While ND/NF features an impressive number of women filmmakers, none of their movies are meaningful stories about women’s lives. Laura Citarella and Verónica Llinás’s fly-on-the-wall documentary, Dog Lady, is about a woman who lives rough, although we never learn why. Sarah Leonor’s The Great Man is a well-acted, but predictable story of  immigrants who hope to gain French citizenship by joining the Foreign Legion. Britni West’s Tired Moonlight meanders through the lives of Montana residents in search of something they cannot find among the ubiquitous goatherds, and Salomé Alexi’s Line of Credit reveals the effects of a new capitalist society on small business owners in the former Soviet state of Georgia. Marielle Heller’s The Diary of a Teenage Girl is about a young woman who decides to have her first love affair with an older man, her mother’s boyfriend.

Nira stands ready to record the spoken poetry of her young student poet in Nadav Lapid's The Kindergarten Teacher.
Ironically, it is Nadav Lapid’s The Kindergarten Teacher that presents the best female hero of the festival. The eponymous educator becomes obsessed with her gifted student, a five year-old poet. In this allegorical tale, Nira strives to preserve her soul and that of a reluctant boy against a harsh world devoid of eloquence. Nañita (grandmother), the co-star of Oscar Ruiz Navia’s gentle coming-of-age movie, Los Hongos, runs a close second to Nira for female presence. Set in Cali, Colombia, the film follows a pair of teenage artists, but it is Navia’s skillful photography, excellent score, and picture and sound editing, that distinguishes it among ND/NF’s narrative features.

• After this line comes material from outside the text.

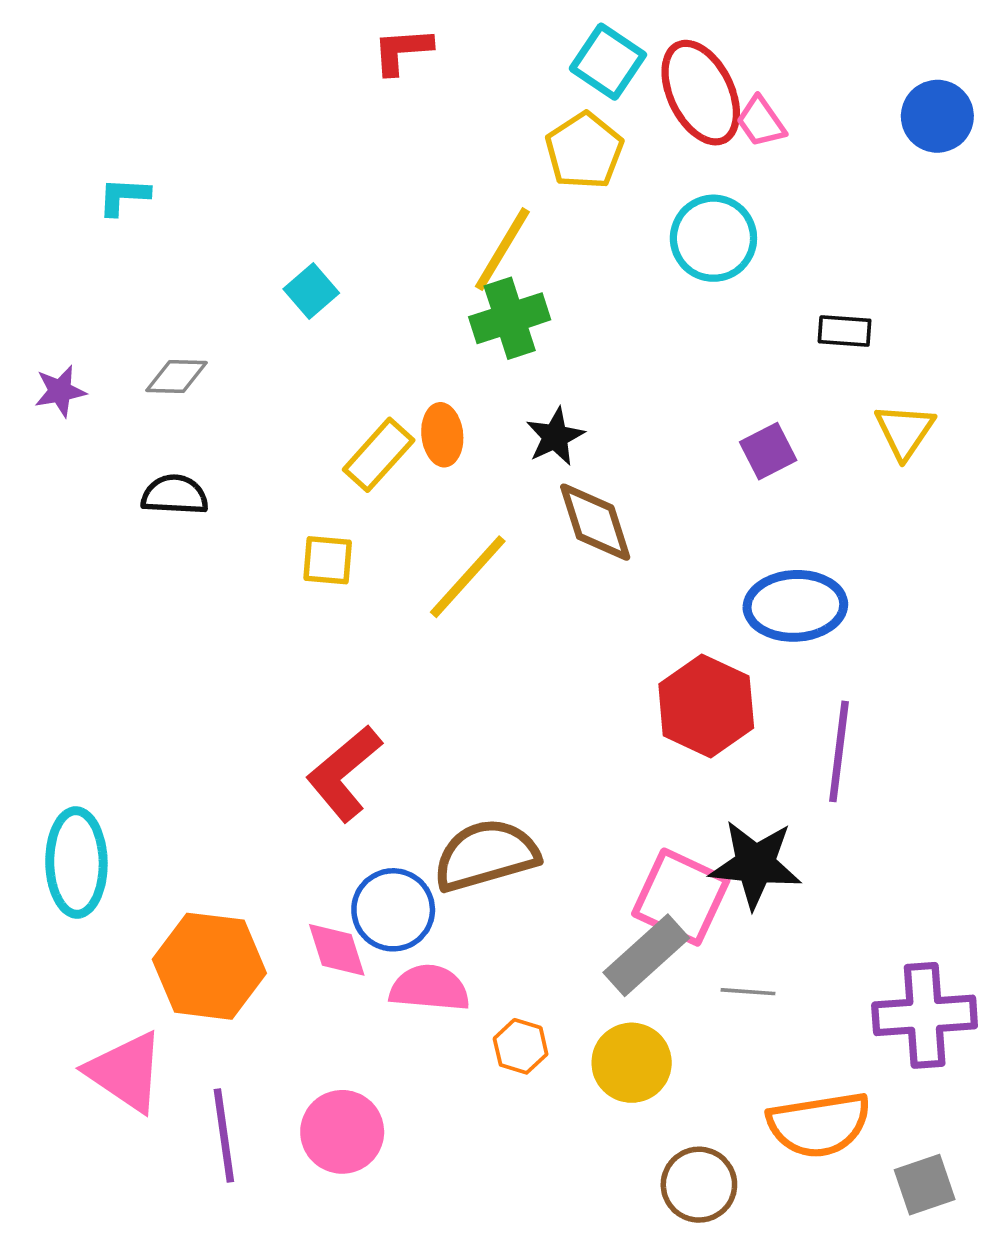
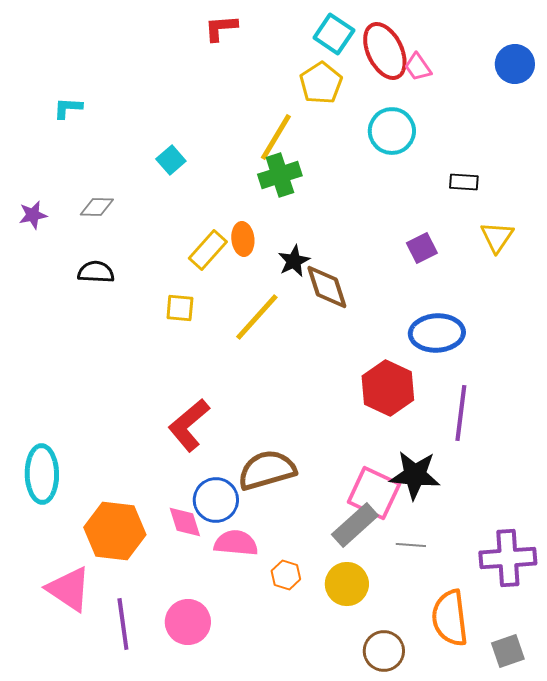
black star: (555, 437) -> (294, 261), moved
orange semicircle: (819, 1125) -> (450, 618), turned 92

This still from Oscar Ruiz Navia's beautifully directed movie Los Hongos is of its two stars. A co-star, the grandmother of one of the boys, and a force of nature, nearly steals the film, but unfortunately, there is no shot of her among the press materials.
Charles Poekel’s Christmas, Again deserves an honorable mention for a holiday tale that eschews the usual sentimentality. It is about a young guy with a broken heart whose name is Noel. Stevan Riley’s Speak to Me Marlon is the standout documentary, based on a trove of audiotapes that Marlon Brando recorded in the course of his lifetime. (See my colleague Richard Porton’s interview with the filmmaker here: http://www.biography.com/news/listen-to-me-marlon-brando-documentary) A delight for Brando fans, it is also a study in biographical documentary, a genre that too often lionizes its subjects. While Riley does some of that, he lets Marlon do all the talking.